[Opening Stored data section]

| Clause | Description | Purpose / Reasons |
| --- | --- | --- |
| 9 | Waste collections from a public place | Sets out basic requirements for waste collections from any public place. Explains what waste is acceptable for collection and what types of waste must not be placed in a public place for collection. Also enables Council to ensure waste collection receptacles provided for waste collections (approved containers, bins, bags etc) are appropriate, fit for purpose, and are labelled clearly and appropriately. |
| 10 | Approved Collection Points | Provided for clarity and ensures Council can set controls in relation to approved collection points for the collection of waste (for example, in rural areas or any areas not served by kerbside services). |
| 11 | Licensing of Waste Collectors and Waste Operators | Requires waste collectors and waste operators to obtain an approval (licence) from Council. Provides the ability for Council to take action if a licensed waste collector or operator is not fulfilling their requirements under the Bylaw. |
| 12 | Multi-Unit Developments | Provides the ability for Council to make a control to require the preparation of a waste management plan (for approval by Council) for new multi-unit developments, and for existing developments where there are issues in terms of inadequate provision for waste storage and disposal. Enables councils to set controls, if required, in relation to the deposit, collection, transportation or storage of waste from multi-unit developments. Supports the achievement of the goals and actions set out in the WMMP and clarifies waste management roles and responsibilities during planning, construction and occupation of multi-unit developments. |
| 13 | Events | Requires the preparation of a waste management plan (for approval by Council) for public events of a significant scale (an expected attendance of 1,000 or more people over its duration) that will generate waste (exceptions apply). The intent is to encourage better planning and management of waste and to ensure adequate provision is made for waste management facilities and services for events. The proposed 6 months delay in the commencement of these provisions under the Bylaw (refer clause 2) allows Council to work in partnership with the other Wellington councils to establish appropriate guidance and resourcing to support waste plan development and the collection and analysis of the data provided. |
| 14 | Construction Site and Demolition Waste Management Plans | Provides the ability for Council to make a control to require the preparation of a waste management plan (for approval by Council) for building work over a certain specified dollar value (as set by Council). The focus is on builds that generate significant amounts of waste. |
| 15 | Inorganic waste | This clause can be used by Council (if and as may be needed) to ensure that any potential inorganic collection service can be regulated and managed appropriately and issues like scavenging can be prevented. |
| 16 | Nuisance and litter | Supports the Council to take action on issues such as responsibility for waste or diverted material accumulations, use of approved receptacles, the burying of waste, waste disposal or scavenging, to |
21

[Closing Stored data section]

Aim of the exercise:
Each of the entries above should be written out again exactly.

Answer to this problem:
| Clause | Description | Purpose / Reasons |
| --- | --- | --- |
| 9 | Waste collections from a public place | Sets out basic requirements for waste collections from any public place. Explains what waste is acceptable for collection and what types of waste must not be placed in a public place for collection. Also enables Council to ensure waste collection receptacles provided for waste collections (approved containers, bins, bags etc) are appropriate, fit for purpose, and are labelled clearly and appropriately. |
| 10 | Approved Collection Points | Provided for clarity and ensures Council can set controls in relation to approved collection points for the collection of waste (for example, in rural areas or any areas not served by kerbside services). |
| 11 | Licensing of Waste Collectors and Waste Operators | Requires waste collectors and waste operators to obtain an approval (licence) from Council. Provides the ability for Council to take action if a licensed waste collector or operator is not fulfilling their requirements under the Bylaw. |
| 12 | Multi-Unit Developments | Provides the ability for Council to make a control to require the preparation of a waste management plan (for approval by Council) for new multi-unit developments, and for existing developments where there are issues in terms of inadequate provision for waste storage and disposal. Enables councils to set controls, if required, in relation to the deposit, collection, transportation or storage of waste from multi-unit developments. Supports the achievement of the goals and actions set out in the WMMP and clarifies waste management roles and responsibilities during planning, construction and occupation of multi-unit developments. |
| 13 | Events | Requires the preparation of a waste management plan (for approval by Council) for public events of a significant scale (an expected attendance of 1,000 or more people over its duration) that will generate waste (exceptions apply). The intent is to encourage better planning and management of waste and to ensure adequate provision is made for waste management facilities and services for events. The proposed 6 months delay in the commencement of these provisions under the Bylaw (refer clause 2) allows Council to work in partnership with the other Wellington councils to establish appropriate guidance and resourcing to support waste plan development and the collection and analysis of the data provided. |
| 14 | Construction Site and Demolition Waste Management Plans | Provides the ability for Council to make a control to require the preparation of a waste management plan (for approval by Council) for building work over a certain specified dollar value (as set by Council). The focus is on builds that generate significant amounts of waste. |
| 15 | Inorganic waste | This clause can be used by Council (if and as may be needed) to ensure that any potential inorganic collection service can be regulated and managed appropriately and issues like scavenging can be prevented. |
| 16 | Nuisance and litter | Supports the Council to take action on issues such as responsibility for waste or diverted material accumulations, use of approved receptacles, the burying of waste, waste disposal or scavenging, to |
21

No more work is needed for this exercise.